▶ TASK DETAILS: Quote the text of every entry below word for word, leaving out the pictures.

━━━

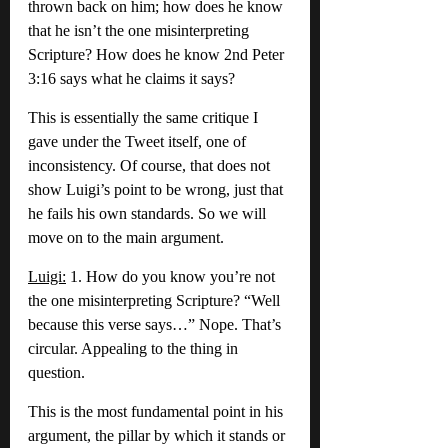
thrown back on him; how does he know 
that he isn’t the one misinterpreting 
Scripture? How does he know 2nd Peter 
3:16 says what he claims it says?
This is essentially the same critique I 
gave under the Tweet itself, one of 
inconsistency. Of course, that does not 
show Luigi’s point to be wrong, just that 
he fails his own standards. So we will 
move on to the main argument.
Luigi:
 1. How do you know you’re not 
the one misinterpreting Scripture? “Well 
because this verse says…” Nope. That’s 
circular. Appealing to the thing in 
question.
This is the most fundamental point in his 
argument, the pillar by which it stands or 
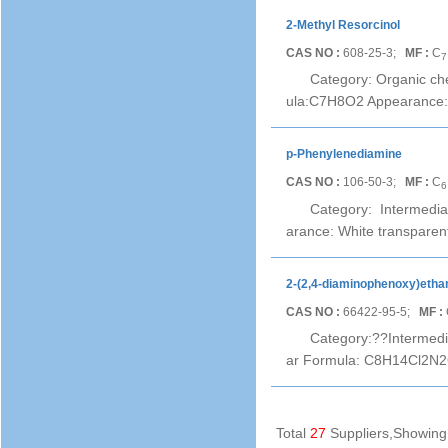
2-Methyl Resorcinol
CAS NO :
608-25-3;
MF :
C
7
Category: Organic ch
ula:C7H8O2 Appearance: b
p-Phenylenediamine
CAS NO :
106-50-3;
MF :
C
6
Category: Intermedi
arance: White transparen
2-(2,4-diaminophenoxy)ethan
CAS NO :
66422-95-5;
MF :
Category:??Intermedi
ar Formula: C8H14Cl2N2O
Total
27
Suppliers,Showin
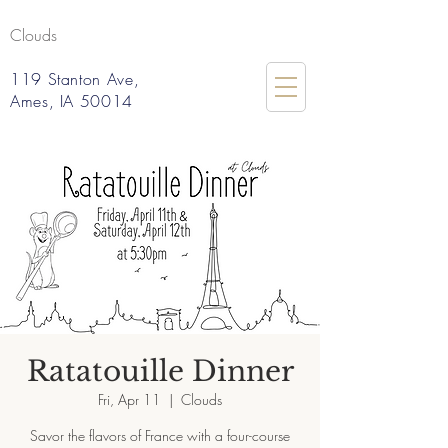
Clouds
119 Stanton Ave,
Ames, IA 50014
Ratatouille Dinner
Fri, Apr 11
  |  
Clouds
Savor the flavors of France with a four-course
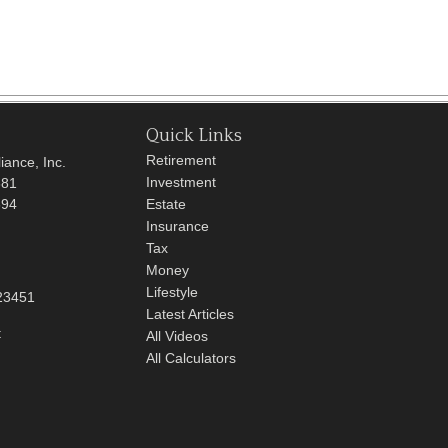
Quick Links
Retirement
iance, Inc.
Investment
681
694
Estate
Insurance
Tax
Money
Lifestyle
23451
Latest Articles
t
All Videos
All Calculators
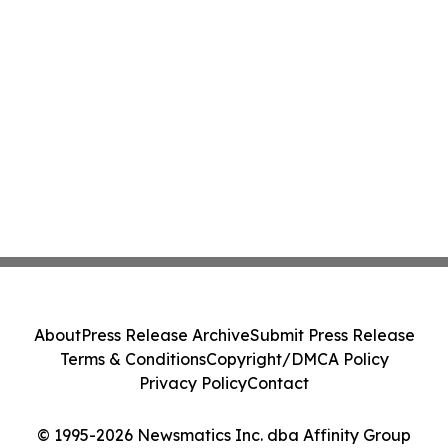
About
Press Release Archive
Submit Press Release
Terms & Conditions
Copyright/DMCA Policy
Privacy Policy
Contact
© 1995-2026 Newsmatics Inc. dba Affinity Group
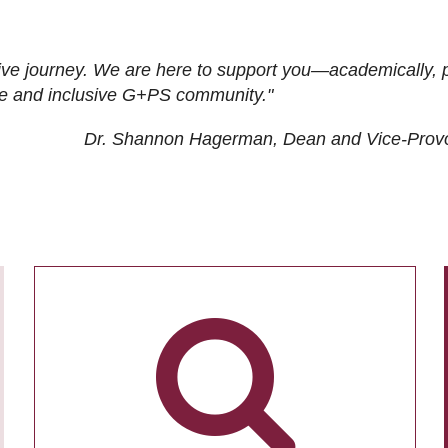
ive journey. We are here to support you—academically, p
tive and inclusive G+PS community."
Dr. Shannon Hagerman, Dean and Vice-Prov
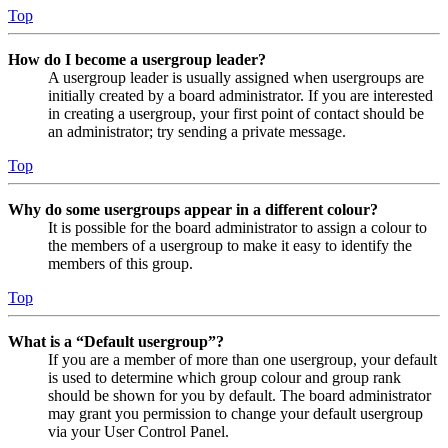
Top
How do I become a usergroup leader?
A usergroup leader is usually assigned when usergroups are
initially created by a board administrator. If you are interested
in creating a usergroup, your first point of contact should be
an administrator; try sending a private message.
Top
Why do some usergroups appear in a different colour?
It is possible for the board administrator to assign a colour to
the members of a usergroup to make it easy to identify the
members of this group.
Top
What is a “Default usergroup”?
If you are a member of more than one usergroup, your default
is used to determine which group colour and group rank
should be shown for you by default. The board administrator
may grant you permission to change your default usergroup
via your User Control Panel.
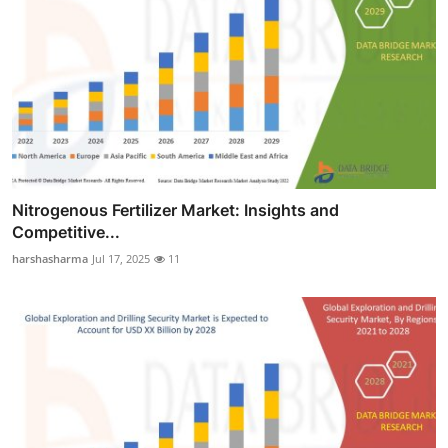
Nitrogenous Fertilizer Market: Insights and
Competitive...
harshasharma
Jul 17, 2025
11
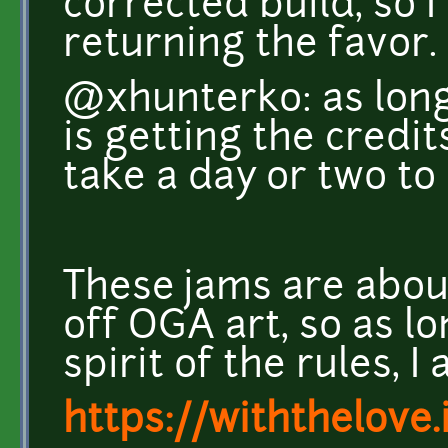
corrected build, so 
returning the favor.
@xhunterko: as long
is getting the credits
take a day or two to 
These jams are abou
off OGA art, so as l
spirit of the rules, 
https://withthelove.i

━━━

▶ EXERCISE RESPONSE:
thrown back on him; how does he know 
that he isn’t the one misinterpreting 
Scripture? How does he know 2nd Peter 
3:16 says what he claims it says?
This is essentially the same critique I 
gave under the Tweet itself, one of 
inconsistency. Of course, that does not 
show Luigi’s point to be wrong, just that 
he fails his own standards. So we will 
move on to the main argument.
Luigi:
 1. How do you know you’re not 
the one misinterpreting Scripture? “Well 
because this verse says…” Nope. That’s 
circular. Appealing to the thing in 
question.
This is the most fundamental point in his 
argument, the pillar by which it stands or 
2-Methyl Resorcinol
CAS NO :
608-25-3;
MF :
C
7
Category: Organic ch
ula:C7H8O2 Appearance: b
p-Phenylenediamine
CAS NO :
106-50-3;
MF :
C
6
Category: Intermedi
arance: White transparen
2-(2,4-diaminophenoxy)ethan
CAS NO :
66422-95-5;
MF :
Category:??Intermedi
ar Formula: C8H14Cl2N2O
Total
27
Suppliers,Showin
Clouds
119 Stanton Ave,
Ames, IA 50014
Ratatouille Dinner
Fri, Apr 11
  |  
Clouds
Savor the flavors of France with a four-course
Quick Links
Retirement
iance, Inc.
Investment
681
694
Estate
Insurance
Tax
Money
Lifestyle
23451
Latest Articles
t
All Videos
All Calculators
About
Press Release Archive
Submit Press Release
Terms & Conditions
Copyright/DMCA Policy
Privacy Policy
Contact
© 1995-2026 Newsmatics Inc. dba Affinity Group
ive journey. We are here to support you—academically, p
tive and inclusive G+PS community."
Dr. Shannon Hagerman, Dean and Vice-Prov
Top
How do I become a usergroup leader?
A usergroup leader is usually assigned when usergroups are
initially created by a board administrator. If you are interested
in creating a usergroup, your first point of contact should be
an administrator; try sending a private message.
Top
Why do some usergroups appear in a different colour?
It is possible for the board administrator to assign a colour to
the members of a usergroup to make it easy to identify the
members of this group.
Top
What is a “Default usergroup”?
If you are a member of more than one usergroup, your default
is used to determine which group colour and group rank
should be shown for you by default. The board administrator
may grant you permission to change your default usergroup
via your User Control Panel.
Nitrogenous Fertilizer Market: Insights and
Competitive...
harshasharma
Jul 17, 2025
11
corrected build, so 
returning the favor.
@xhunterko: as long
is getting the credits
take a day or two to 
These jams are abou
off OGA art, so as l
spirit of the rules, 
https://withthelove.i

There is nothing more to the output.